Applicants should still apply through the Associated American Dental School Application Service also known as AADSAS. Applications are due by Dec. 31, but Porter urged students to apply well before the deadline due to the rolling admissions process. Two recommendations, a personal statement, and an official score on the Dental Admissions Test (DAT) are also required.
While some things remain the same, there are a few significant changes, beginning with increased flexibility on the number of required shadowing hours. “We usually like to see you shadow about 100 hours,” said Porter of the time students spend getting experience in a dental office before applying. “This year we’re going to be pretty flexible because we don’t want to endanger you by being in a dental office where you would have a lot of exposure to the virus.”
There will also be flexibility with the timing of the DAT test. “We know a lot of you were waiting until spring to take your DATs and it may be August until you get to take them,” said Porter.

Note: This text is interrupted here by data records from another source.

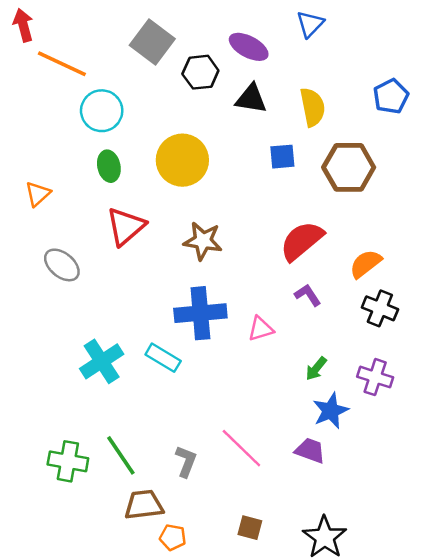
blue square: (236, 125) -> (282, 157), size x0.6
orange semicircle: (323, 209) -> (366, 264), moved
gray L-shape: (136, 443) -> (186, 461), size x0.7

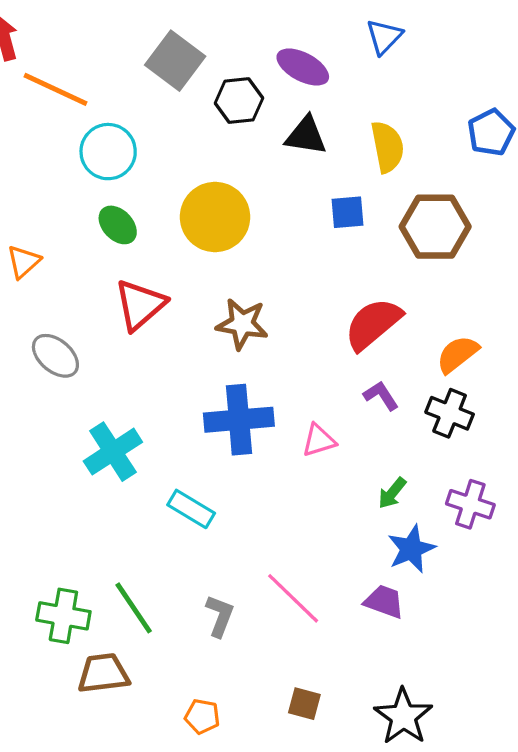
green ellipse: (109, 166) -> (118, 225), turned -32
black cross: (380, 308) -> (450, 413), moved
cyan rectangle: (163, 358) -> (191, 509), moved
cyan cross: (102, 361) -> (113, 452), moved
brown trapezoid: (144, 505) -> (103, 673), moved

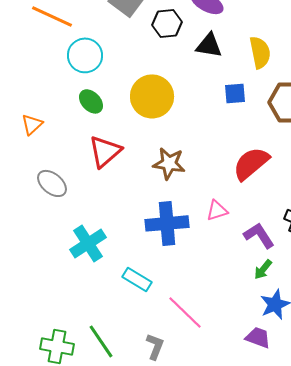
purple L-shape: (381, 396) -> (259, 235), moved, size x1.4
pink triangle: (319, 440) -> (217, 210), moved
pink line: (293, 598) -> (185, 312), moved

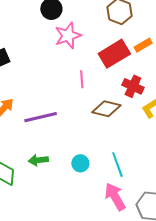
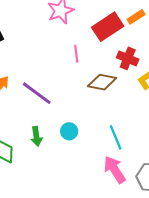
purple line: (41, 117) -> (37, 93), turned 52
green arrow: (38, 160) -> (36, 136), turned -90
cyan circle: (80, 163) -> (69, 131), moved

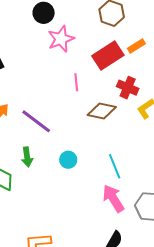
green arrow: (36, 136) -> (27, 157), moved

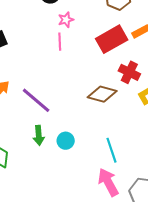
pink star: (61, 39) -> (66, 20), size x0.6
pink line: (76, 82) -> (60, 42), moved
green arrow: (27, 157) -> (39, 135), moved

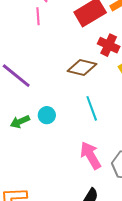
green arrow: (39, 135) -> (20, 122), moved, turned 72
cyan line: (112, 150) -> (92, 108), moved

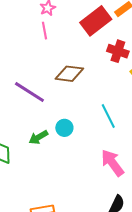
brown diamond: (82, 68) -> (69, 74), moved

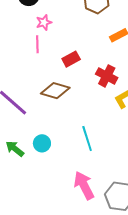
red rectangle: (96, 21) -> (71, 59), moved, size x0.6
green arrow: (38, 137) -> (15, 149), turned 60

This year, scores must be received by Dec. 15, an extension of two weeks.
Interviews this year will be virtual and will start and end later than years past in conjunction with the delayed DAT testing. “We’re going to be doing Zoom interviews,” Porter said. “You will still get to talk to a panel of students and you will have a virtual tour of the building and campus, but in order to keep everyone safe, all interviews this year will be virtual.”
Of course, there are prerequisite course requirements and application fees that must be submitted as well. More details about the application process can be found here.
In a series of slides, Porter gave applicants some “toothy tips” to ease the application process:
- Do remain professional when speaking to admissions representatives
- Do review your application status before calling an admissions office
- Do adjust your application to accommodate each school
- Don’t compare your application to others
- Don’t ask to substitute a school’s prerequisites
- Don’t ask admissions representatives to review your credentials before you apply
Several current UMSOD students participated in the webinar to offer an insider’s perspective to attendees. Sunny Chaudry, a third-year student, agreed with Porter regarding completing the application early. “I think the biggest thing is to get your application in as early as possible,” since many schools have rolling admission. You may have “stellar stats,” he said, “but you’ll find that getting it in later could affect you.”
Chaudry also reminded applicants to be themselves on interview day. “Be kind to yourself,” he said. “I think that’s the best way to handle it.”
Second-year student Ann Marie Rizkalla, agreed, telling applicants to go into the interview relaxed and confident. “Just know if you made it to an interview, they see you have good credentials and you’re meant to be there. So just relax and be yourself,” she advised.
Before opening the discussion to questions, Porter shared qualities that UMSOD is looking for in incoming students. After the required scores, recommendations, and prerequisites are met, the School of Dentistry is looking for good communicators with integrity.
“It’s so important when you’re treating patients to be able to talk to people, to earn their trust,” she said. “To do that you’ve got to be comfortable talking to a lot of different kinds of people from a lot of different cultures.”
Underrepresented minorities made up 23 percent of the class who entered in 2019, according to enrollment statistics. Porter is proud of that number and noted a diverse student population is important because of the diverse patient population treated by UMSOD students. “It’s part of who we are to be inclusive and diverse. We do better work that way.”